What is required:
In the records below, find the line containing "L 561,118 Z" and the line containing "M 0,253 L 666,553"; please repeat exactly the lines from one to the other, both included, and nothing more.

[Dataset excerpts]
>>>>>

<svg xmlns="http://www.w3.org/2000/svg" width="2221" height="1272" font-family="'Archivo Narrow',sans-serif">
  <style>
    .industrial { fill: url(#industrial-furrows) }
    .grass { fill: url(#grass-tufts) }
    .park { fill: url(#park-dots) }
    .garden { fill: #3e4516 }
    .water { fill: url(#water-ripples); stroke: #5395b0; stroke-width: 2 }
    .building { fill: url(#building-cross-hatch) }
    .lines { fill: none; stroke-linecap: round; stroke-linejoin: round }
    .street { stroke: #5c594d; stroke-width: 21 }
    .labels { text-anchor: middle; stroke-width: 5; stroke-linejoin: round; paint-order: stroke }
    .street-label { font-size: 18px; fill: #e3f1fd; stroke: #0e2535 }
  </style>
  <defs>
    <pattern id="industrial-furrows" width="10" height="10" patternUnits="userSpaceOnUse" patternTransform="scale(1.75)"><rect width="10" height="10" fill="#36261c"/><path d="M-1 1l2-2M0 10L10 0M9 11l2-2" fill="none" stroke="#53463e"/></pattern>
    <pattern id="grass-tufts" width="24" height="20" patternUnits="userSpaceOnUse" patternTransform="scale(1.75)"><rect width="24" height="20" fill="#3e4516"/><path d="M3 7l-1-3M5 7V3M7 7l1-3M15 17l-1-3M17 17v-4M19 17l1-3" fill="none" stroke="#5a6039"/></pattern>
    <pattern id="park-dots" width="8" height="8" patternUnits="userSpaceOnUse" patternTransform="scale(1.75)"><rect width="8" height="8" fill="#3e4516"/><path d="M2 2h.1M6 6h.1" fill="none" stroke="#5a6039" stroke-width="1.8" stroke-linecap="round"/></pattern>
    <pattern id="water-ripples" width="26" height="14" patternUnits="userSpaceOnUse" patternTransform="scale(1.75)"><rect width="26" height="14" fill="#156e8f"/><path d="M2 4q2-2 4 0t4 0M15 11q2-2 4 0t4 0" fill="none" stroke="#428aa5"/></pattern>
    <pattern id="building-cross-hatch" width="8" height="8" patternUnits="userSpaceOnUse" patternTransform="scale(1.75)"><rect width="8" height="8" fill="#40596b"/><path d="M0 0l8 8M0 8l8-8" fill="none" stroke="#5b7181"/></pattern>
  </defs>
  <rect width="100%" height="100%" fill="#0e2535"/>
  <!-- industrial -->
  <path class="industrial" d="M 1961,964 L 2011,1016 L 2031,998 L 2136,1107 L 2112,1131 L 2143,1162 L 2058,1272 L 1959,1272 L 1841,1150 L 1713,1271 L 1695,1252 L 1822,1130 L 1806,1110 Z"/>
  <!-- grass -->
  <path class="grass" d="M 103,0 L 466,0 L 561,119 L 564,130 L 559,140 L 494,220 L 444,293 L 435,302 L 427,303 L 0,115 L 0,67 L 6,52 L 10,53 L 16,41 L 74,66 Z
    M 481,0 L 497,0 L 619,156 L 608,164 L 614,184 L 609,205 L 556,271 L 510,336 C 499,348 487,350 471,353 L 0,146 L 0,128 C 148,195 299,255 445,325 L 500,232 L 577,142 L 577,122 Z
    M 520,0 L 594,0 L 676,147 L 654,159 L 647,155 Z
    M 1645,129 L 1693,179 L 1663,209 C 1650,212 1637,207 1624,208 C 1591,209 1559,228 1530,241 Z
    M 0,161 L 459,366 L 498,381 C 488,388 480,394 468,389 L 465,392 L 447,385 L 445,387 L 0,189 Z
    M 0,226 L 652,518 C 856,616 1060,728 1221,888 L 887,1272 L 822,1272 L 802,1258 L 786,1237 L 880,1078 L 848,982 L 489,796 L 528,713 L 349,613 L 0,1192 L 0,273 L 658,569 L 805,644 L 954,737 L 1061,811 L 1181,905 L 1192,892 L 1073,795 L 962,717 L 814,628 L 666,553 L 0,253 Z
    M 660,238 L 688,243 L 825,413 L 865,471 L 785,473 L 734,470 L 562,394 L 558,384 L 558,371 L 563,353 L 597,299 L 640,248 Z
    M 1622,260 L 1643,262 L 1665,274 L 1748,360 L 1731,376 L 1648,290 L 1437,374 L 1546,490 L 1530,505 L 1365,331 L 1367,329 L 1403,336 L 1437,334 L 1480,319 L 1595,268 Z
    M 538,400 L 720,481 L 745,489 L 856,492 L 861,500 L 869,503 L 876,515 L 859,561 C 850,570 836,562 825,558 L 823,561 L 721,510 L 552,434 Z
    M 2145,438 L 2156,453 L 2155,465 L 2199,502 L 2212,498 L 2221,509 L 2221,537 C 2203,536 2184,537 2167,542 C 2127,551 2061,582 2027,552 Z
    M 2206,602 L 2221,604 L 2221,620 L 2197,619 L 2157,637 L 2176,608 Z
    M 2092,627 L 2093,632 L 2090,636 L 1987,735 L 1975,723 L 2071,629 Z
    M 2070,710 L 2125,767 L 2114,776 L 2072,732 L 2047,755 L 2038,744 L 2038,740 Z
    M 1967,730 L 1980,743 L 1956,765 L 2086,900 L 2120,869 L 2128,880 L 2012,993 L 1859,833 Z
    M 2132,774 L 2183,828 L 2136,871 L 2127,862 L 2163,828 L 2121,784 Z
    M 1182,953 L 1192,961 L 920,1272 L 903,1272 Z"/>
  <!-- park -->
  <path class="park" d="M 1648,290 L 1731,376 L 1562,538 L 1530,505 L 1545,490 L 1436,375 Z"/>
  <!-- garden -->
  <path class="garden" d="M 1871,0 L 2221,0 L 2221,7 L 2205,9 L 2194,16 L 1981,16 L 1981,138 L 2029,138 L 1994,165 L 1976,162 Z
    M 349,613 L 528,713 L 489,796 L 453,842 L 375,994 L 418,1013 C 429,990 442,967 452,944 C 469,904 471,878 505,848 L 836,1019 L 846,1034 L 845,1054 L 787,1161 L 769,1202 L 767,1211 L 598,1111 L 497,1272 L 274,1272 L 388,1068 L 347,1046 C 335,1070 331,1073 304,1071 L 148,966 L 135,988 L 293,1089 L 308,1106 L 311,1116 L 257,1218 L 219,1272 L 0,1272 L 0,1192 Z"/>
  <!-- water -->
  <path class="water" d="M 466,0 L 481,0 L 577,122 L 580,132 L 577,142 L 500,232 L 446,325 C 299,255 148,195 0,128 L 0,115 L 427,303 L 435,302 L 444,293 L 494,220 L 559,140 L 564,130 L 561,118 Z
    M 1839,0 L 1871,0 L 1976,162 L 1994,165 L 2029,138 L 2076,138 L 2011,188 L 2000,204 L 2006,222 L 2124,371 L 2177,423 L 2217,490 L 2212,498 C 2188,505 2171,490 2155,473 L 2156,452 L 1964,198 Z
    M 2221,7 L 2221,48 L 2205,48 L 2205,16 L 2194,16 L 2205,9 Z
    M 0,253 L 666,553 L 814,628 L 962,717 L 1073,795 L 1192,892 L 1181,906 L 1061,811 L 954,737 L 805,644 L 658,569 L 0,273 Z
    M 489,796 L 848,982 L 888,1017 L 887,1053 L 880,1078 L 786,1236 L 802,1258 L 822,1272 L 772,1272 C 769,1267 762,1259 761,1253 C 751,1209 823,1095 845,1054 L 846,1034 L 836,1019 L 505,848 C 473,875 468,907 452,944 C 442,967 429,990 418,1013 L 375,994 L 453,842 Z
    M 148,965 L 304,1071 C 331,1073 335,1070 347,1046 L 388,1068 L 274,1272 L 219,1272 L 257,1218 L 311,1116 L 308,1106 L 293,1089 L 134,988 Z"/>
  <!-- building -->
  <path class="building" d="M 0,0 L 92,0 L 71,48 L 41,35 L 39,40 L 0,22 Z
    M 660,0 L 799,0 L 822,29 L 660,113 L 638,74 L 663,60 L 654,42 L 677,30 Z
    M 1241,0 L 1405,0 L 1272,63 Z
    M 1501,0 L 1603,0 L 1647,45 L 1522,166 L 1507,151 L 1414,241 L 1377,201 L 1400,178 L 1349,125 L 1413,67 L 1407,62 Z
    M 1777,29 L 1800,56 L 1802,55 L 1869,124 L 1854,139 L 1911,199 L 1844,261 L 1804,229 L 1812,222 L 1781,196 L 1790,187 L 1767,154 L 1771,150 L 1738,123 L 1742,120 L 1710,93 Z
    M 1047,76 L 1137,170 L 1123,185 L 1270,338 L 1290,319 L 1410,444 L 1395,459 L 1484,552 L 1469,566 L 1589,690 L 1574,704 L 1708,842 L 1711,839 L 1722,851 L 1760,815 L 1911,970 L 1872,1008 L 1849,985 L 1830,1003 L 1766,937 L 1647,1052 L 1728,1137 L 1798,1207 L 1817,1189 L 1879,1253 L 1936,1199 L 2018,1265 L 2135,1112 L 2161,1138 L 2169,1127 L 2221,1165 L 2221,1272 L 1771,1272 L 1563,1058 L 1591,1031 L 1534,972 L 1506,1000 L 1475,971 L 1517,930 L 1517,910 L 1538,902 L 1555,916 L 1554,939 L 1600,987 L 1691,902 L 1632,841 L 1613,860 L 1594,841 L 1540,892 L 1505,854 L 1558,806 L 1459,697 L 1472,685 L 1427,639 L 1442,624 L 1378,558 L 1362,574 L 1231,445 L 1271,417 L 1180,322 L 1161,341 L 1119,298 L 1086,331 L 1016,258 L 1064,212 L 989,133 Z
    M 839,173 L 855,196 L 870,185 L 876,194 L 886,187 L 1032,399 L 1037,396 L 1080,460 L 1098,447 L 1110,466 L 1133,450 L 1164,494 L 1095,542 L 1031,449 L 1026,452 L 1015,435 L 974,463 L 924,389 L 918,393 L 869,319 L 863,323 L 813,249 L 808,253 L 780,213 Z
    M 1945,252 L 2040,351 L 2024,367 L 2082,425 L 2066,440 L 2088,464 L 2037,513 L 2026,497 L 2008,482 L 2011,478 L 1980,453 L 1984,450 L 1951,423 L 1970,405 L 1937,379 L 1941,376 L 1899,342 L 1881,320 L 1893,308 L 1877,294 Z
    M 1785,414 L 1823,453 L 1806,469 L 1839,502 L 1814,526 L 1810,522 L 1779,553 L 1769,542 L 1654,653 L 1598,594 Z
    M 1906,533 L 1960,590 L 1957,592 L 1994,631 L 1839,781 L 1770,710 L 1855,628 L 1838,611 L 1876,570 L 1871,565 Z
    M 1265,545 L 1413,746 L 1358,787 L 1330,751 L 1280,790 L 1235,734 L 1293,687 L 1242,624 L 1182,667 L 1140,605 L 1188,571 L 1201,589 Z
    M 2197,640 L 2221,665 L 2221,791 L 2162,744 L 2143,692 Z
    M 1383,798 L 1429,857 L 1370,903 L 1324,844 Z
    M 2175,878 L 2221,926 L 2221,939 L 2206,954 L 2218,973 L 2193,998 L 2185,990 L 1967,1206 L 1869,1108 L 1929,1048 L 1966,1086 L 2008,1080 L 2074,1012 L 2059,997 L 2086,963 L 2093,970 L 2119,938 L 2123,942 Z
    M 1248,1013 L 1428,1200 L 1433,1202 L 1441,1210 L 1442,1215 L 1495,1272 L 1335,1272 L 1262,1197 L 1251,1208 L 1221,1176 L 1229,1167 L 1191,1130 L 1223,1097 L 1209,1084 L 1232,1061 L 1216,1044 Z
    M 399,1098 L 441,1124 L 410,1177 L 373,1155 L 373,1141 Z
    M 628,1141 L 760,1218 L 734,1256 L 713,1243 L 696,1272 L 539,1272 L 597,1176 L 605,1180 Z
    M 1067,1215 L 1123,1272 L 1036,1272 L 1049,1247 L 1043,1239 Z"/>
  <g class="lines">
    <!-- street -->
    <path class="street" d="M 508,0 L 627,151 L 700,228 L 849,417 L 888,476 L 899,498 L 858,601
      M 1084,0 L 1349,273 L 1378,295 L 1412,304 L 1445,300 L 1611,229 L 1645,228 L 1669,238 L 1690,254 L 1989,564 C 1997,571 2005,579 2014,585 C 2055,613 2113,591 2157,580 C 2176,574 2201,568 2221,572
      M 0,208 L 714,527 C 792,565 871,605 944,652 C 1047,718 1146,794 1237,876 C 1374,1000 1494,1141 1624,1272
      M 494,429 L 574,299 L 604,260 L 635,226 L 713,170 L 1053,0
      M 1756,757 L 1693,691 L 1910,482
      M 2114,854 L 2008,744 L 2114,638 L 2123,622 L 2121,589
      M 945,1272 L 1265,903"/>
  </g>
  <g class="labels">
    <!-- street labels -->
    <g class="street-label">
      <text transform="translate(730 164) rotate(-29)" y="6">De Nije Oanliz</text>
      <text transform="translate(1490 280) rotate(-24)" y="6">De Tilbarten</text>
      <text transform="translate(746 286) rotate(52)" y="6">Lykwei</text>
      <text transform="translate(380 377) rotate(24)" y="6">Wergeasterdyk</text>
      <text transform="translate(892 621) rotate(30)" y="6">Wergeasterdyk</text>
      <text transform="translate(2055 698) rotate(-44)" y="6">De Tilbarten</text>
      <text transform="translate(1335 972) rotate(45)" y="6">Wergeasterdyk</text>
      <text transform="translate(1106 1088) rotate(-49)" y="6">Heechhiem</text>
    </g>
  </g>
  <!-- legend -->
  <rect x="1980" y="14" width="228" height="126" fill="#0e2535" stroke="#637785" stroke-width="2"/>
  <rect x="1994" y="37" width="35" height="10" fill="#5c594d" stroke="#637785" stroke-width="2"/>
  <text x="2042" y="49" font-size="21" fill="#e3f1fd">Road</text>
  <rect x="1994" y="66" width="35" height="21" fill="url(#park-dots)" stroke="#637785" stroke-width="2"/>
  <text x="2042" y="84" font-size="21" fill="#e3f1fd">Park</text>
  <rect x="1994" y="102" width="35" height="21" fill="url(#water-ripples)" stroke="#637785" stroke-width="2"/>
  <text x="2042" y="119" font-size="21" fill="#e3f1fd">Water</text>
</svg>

<<<<<

Response to the exercise:
  <path class="water" d="M 466,0 L 481,0 L 577,122 L 580,132 L 577,142 L 500,232 L 446,325 C 299,255 148,195 0,128 L 0,115 L 427,303 L 435,302 L 444,293 L 494,220 L 559,140 L 564,130 L 561,118 Z
    M 1839,0 L 1871,0 L 1976,162 L 1994,165 L 2029,138 L 2076,138 L 2011,188 L 2000,204 L 2006,222 L 2124,371 L 2177,423 L 2217,490 L 2212,498 C 2188,505 2171,490 2155,473 L 2156,452 L 1964,198 Z
    M 2221,7 L 2221,48 L 2205,48 L 2205,16 L 2194,16 L 2205,9 Z
    M 0,253 L 666,553 L 814,628 L 962,717 L 1073,795 L 1192,892 L 1181,906 L 1061,811 L 954,737 L 805,644 L 658,569 L 0,273 Z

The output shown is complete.